After a spell at Kew he became a horticultural journalist, as an Editor of gardening magazines, before becoming a freelance broadcaster and writer.
He has twice been named 'Gardening Writer of the Year' and for four successive years was voted 'Television Personality of the Year' by the Garden Writers' Guild. In 2004 he received their Lifetime Achievement Award.

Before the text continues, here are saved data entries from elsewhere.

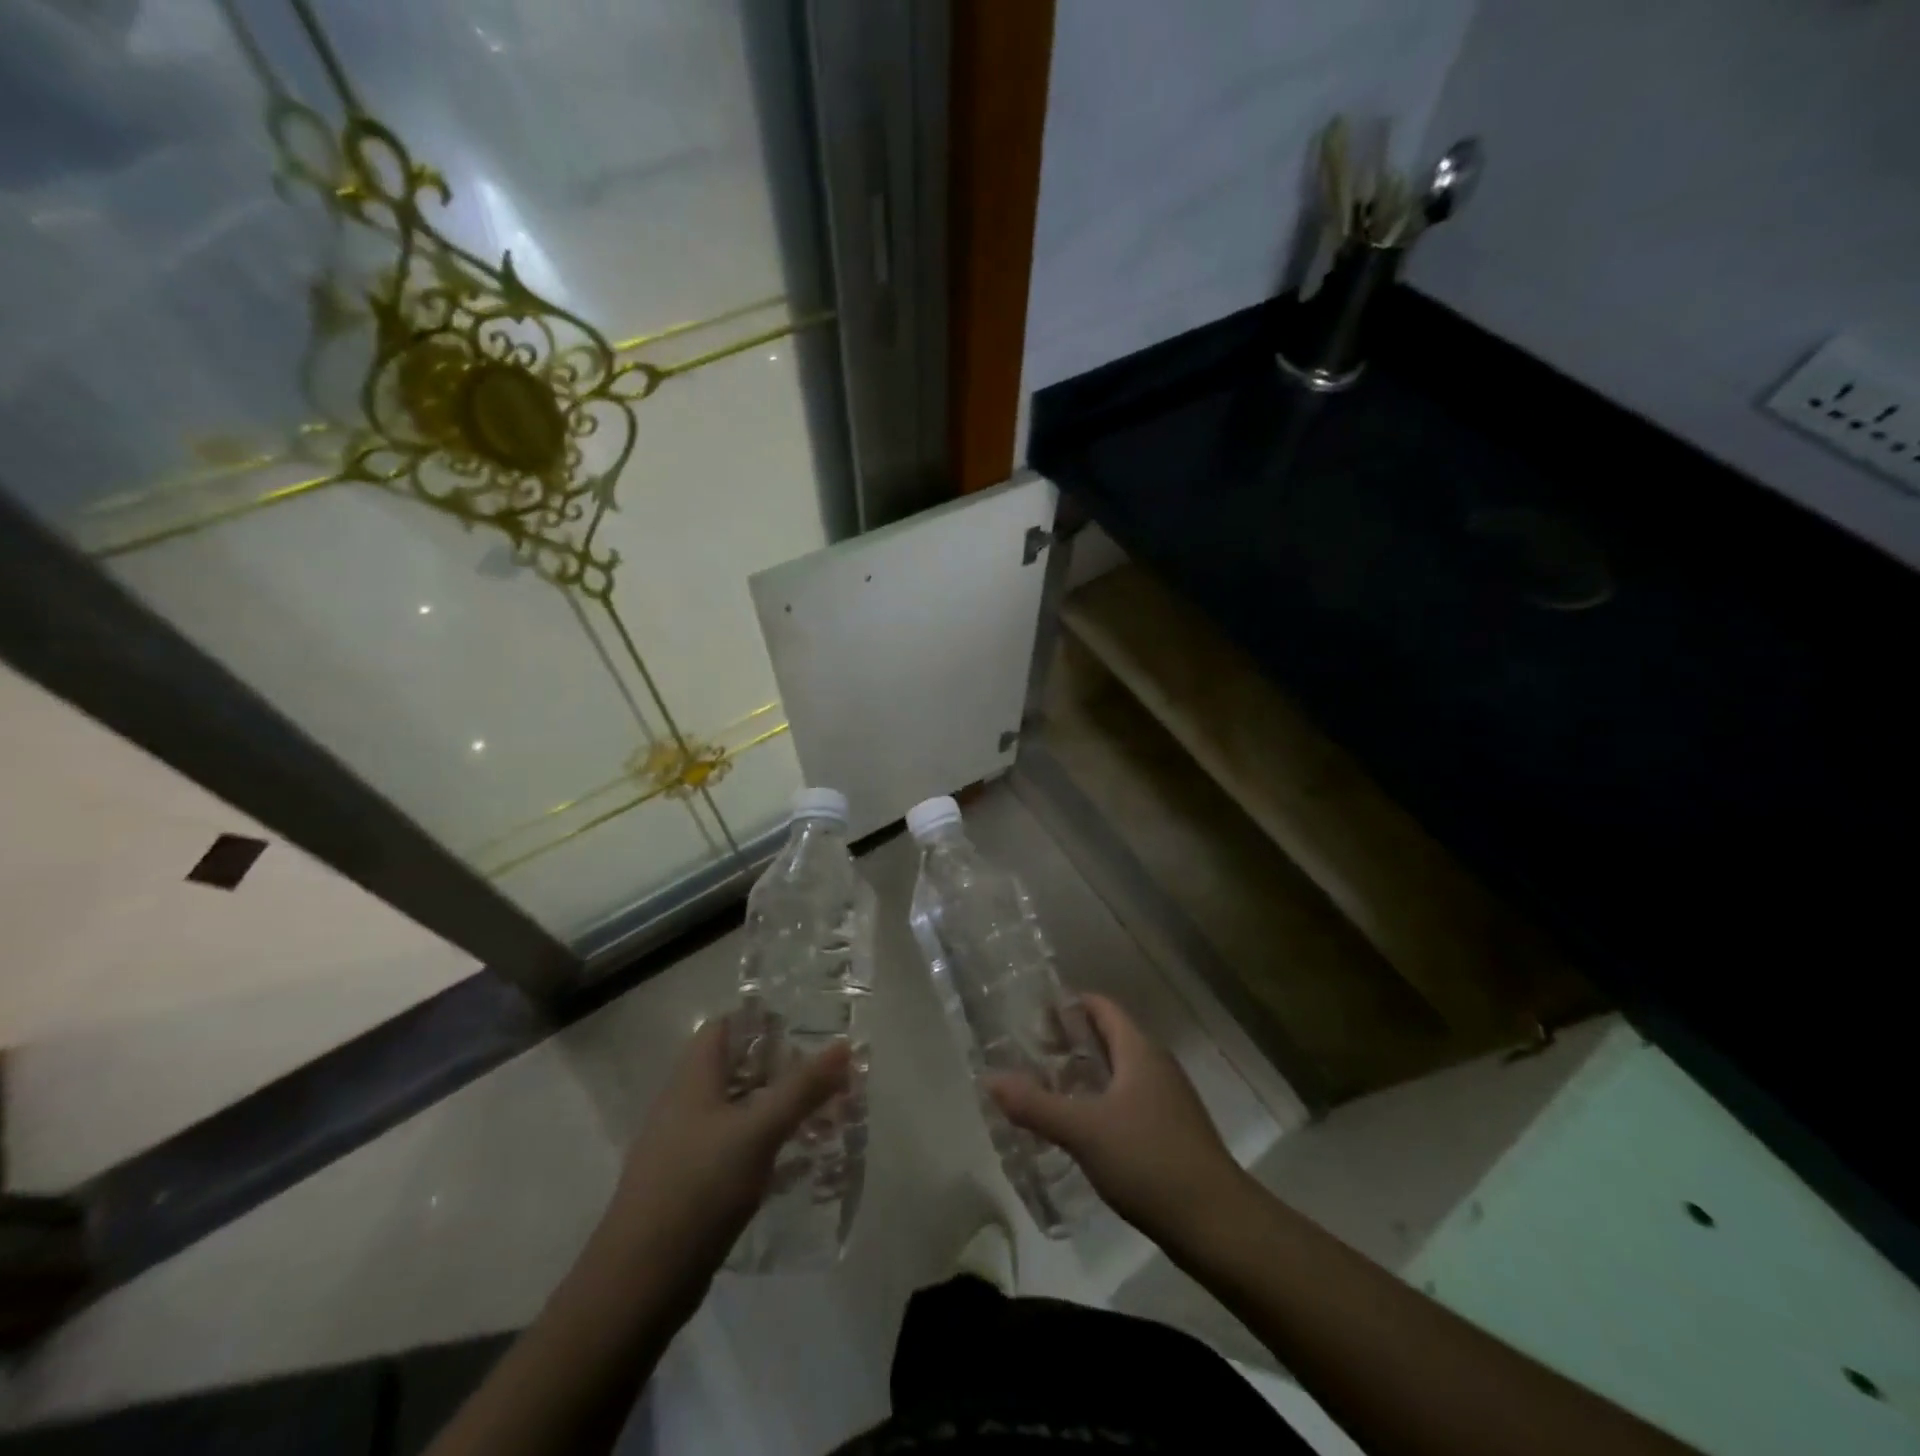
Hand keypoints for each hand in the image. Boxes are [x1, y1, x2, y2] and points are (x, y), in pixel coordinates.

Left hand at [597, 1016, 849, 1314]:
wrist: (639, 1282)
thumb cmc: (699, 1188)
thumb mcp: (759, 1131)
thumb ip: (803, 1087)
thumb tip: (844, 1045)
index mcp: (693, 1078)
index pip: (724, 1026)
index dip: (761, 1020)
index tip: (804, 1026)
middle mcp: (685, 1103)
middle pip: (735, 1067)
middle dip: (780, 1067)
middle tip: (824, 1073)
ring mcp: (685, 1145)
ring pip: (737, 1109)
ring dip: (775, 1107)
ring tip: (821, 1114)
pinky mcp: (691, 1183)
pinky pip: (734, 1147)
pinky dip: (764, 1145)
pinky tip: (795, 1162)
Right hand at [988, 994, 1246, 1247]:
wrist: (1218, 1224)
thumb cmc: (1149, 1160)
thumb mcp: (1084, 1130)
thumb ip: (1035, 1105)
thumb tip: (989, 1079)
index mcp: (1139, 1050)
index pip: (1101, 1007)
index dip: (1068, 1006)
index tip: (1032, 1018)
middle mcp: (1156, 1065)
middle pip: (1108, 1037)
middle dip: (1070, 1042)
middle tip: (1030, 1055)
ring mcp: (1168, 1099)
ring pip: (1119, 1071)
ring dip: (1084, 1074)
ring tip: (1047, 1090)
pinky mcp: (1172, 1131)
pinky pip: (1129, 1100)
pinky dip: (1101, 1101)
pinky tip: (1081, 1129)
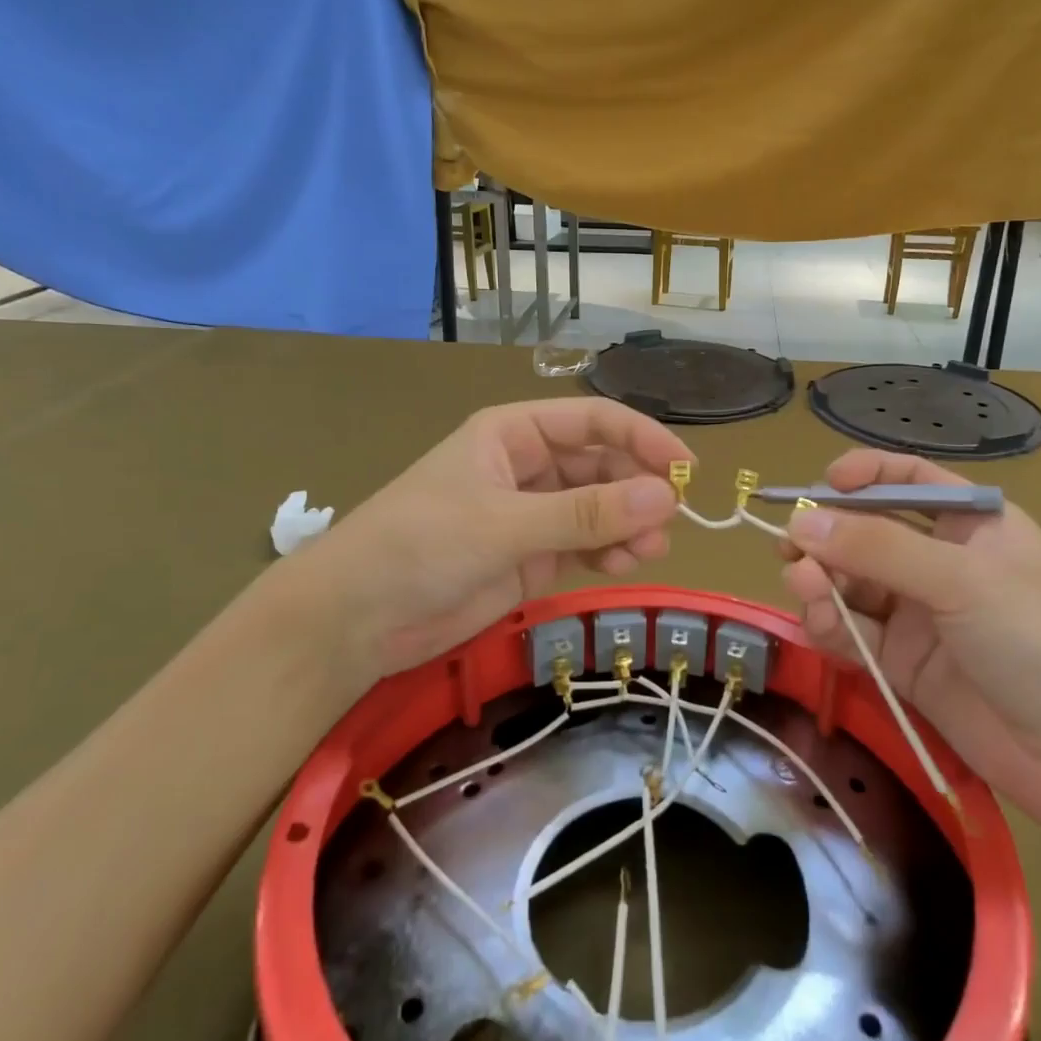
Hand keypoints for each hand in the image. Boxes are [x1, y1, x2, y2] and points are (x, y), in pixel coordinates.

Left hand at [289, 399, 689, 677]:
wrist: (354, 620)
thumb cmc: (420, 546)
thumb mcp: (504, 525)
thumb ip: (586, 513)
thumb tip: (666, 497)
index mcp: (513, 433)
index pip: (592, 421)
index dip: (642, 437)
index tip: (686, 468)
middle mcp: (527, 466)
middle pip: (601, 464)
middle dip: (637, 489)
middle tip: (669, 522)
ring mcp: (530, 513)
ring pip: (598, 507)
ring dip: (629, 524)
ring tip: (650, 550)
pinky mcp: (530, 556)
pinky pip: (585, 544)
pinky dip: (609, 551)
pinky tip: (625, 565)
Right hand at [780, 450, 1040, 842]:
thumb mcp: (961, 580)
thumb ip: (877, 548)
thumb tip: (799, 522)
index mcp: (971, 524)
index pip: (907, 481)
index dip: (863, 476)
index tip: (821, 488)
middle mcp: (942, 563)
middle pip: (867, 535)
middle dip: (828, 538)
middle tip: (790, 551)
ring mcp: (922, 617)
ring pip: (853, 585)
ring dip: (823, 583)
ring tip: (807, 590)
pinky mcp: (906, 667)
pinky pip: (855, 633)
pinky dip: (831, 626)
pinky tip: (819, 625)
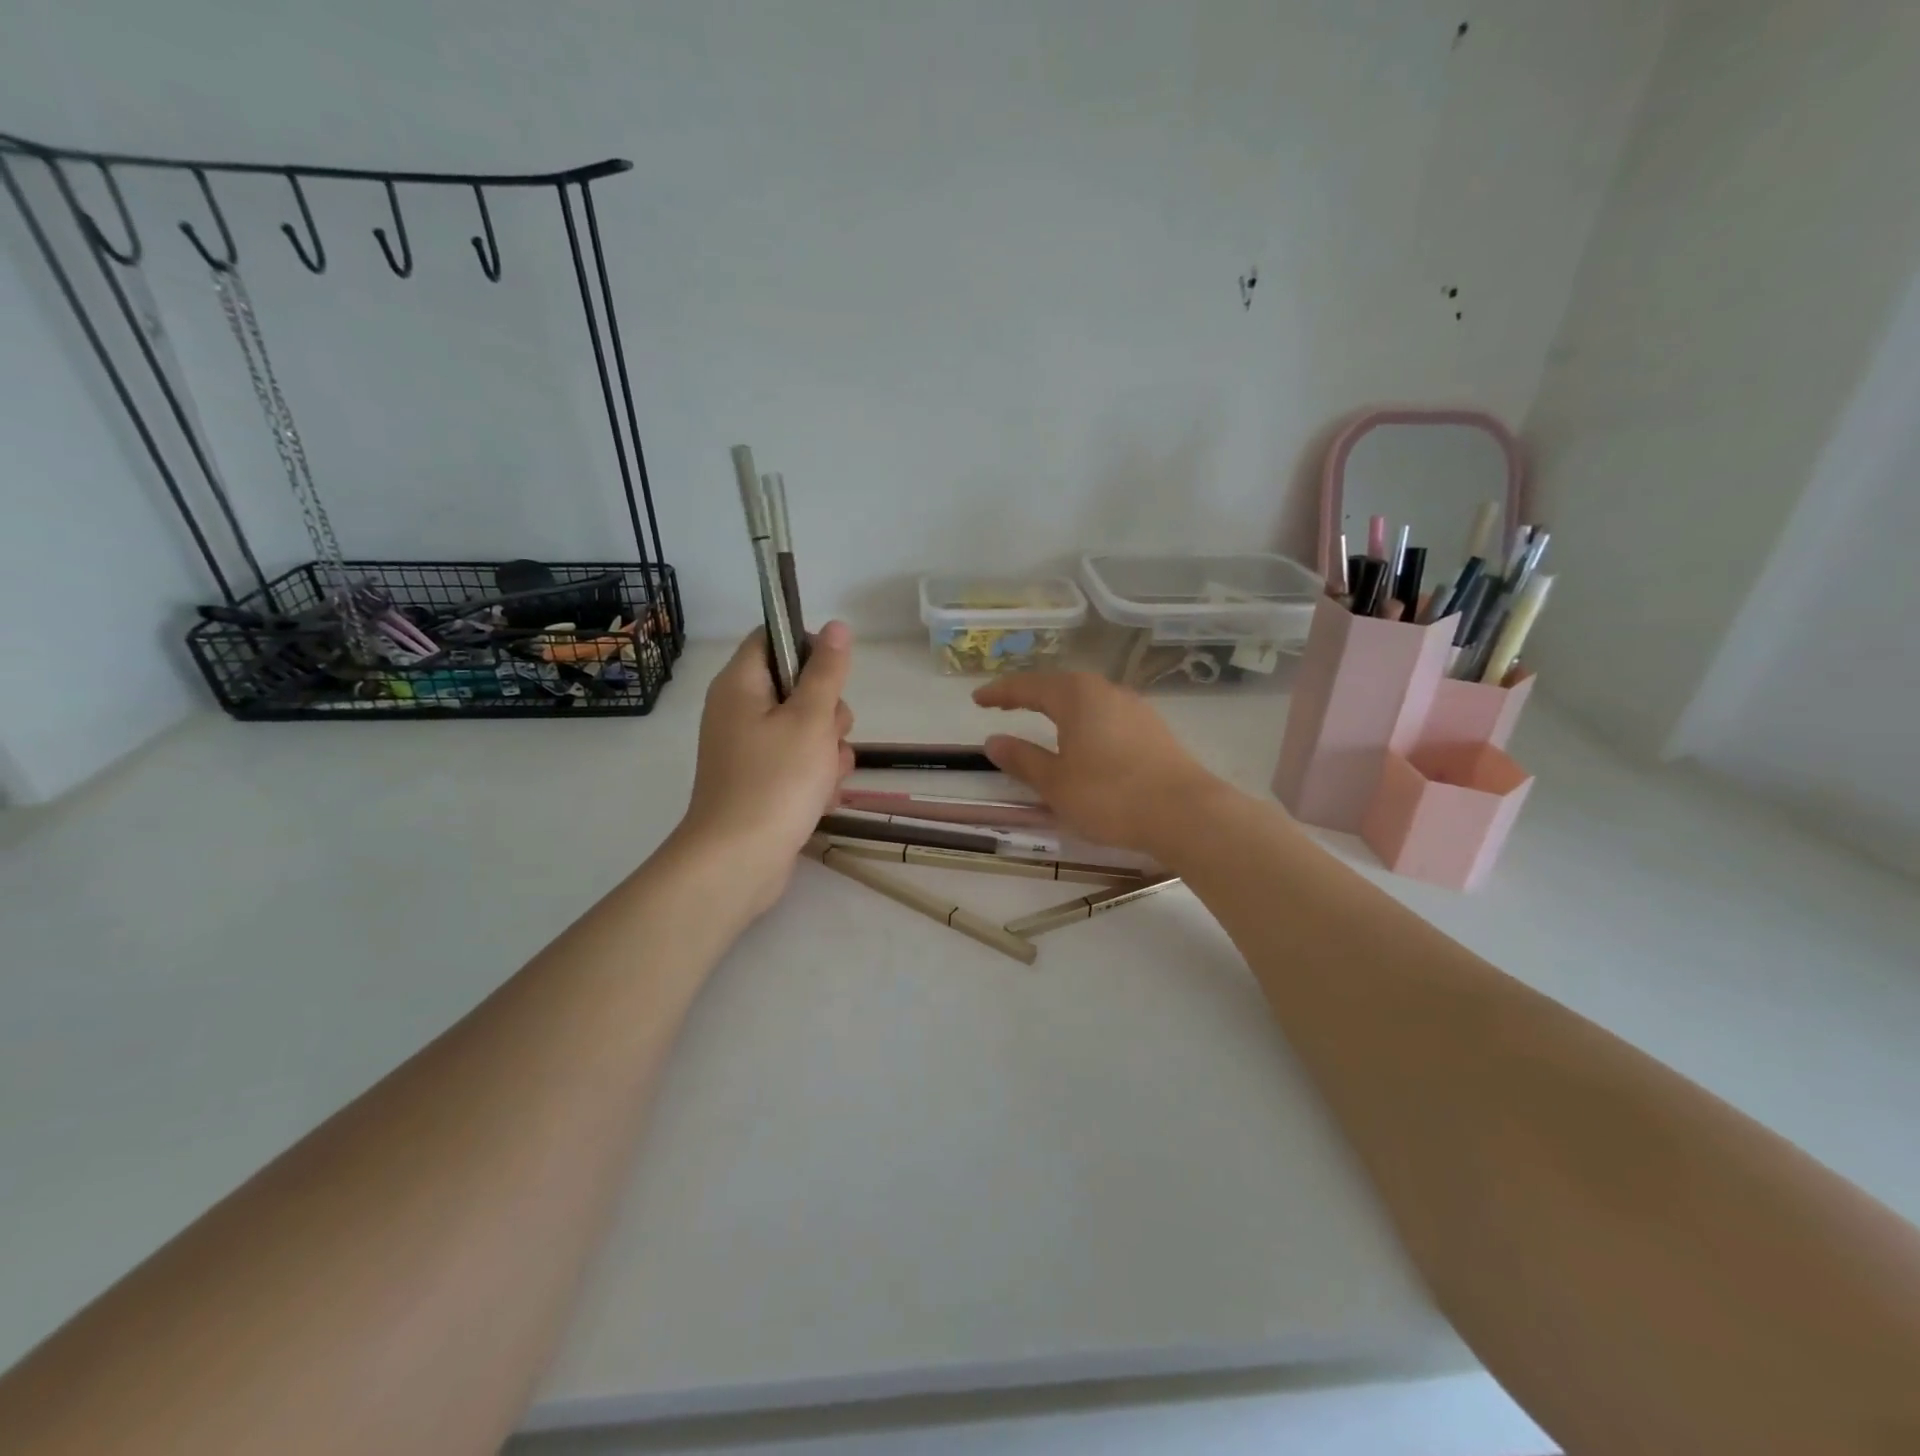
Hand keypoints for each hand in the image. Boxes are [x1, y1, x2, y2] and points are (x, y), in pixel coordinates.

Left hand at [675, 621, 854, 915]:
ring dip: (828, 750)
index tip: (835, 676)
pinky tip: (821, 798)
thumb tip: (836, 626)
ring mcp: (749, 749)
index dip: (809, 648)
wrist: (739, 861)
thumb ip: (827, 672)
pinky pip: (799, 763)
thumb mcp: (811, 719)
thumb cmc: (776, 781)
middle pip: (797, 687)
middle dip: (828, 712)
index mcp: (741, 685)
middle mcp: (740, 711)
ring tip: (825, 777)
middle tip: (828, 735)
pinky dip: (815, 777)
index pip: (773, 638)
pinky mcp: (761, 781)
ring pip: (806, 729)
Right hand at [971, 671, 1219, 853]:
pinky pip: (1107, 716)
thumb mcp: (1055, 783)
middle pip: (1060, 686)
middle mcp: (1107, 692)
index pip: (1028, 686)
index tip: (977, 699)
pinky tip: (1084, 740)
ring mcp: (1135, 709)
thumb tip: (994, 741)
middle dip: (1030, 695)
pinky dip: (1084, 722)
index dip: (1000, 693)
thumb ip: (1023, 759)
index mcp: (1077, 696)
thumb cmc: (1110, 796)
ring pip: (1087, 700)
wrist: (1186, 814)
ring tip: (1042, 720)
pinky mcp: (1154, 730)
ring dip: (1059, 708)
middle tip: (1005, 705)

Alan has appeared on radio and television both as a gardening expert and as an interviewer and presenter, fronting such programmes as Points of View, Pebble Mill, Songs of Praise, Titchmarsh's Travels and Ask the Family, and since 1983 has presented the BBC's annual coverage of The Chelsea Flower Show. He now has his own daytime TV show on ITV, The Alan Titchmarsh Show. Alan has written more than forty gardening books, as well as seven best-selling novels, including his 2008 success, Folly, which have all made the Sunday Times Bestsellers List. Alan has published three volumes of memoirs; Trowel and Error sold over 200,000 copies in hardback when published in 2002, and Nobbut A Lad, about his Yorkshire childhood, was published in October 2006 with similar success, and his third volume of memoir Knave of Spades was a Sunday Times bestseller.
He was made MBE in the millennium New Year Honours list and holds the Victoria Medal of Honour, the Royal Horticultural Society's highest award. He lives with his wife and a menagerie of animals in Hampshire where he gardens organically.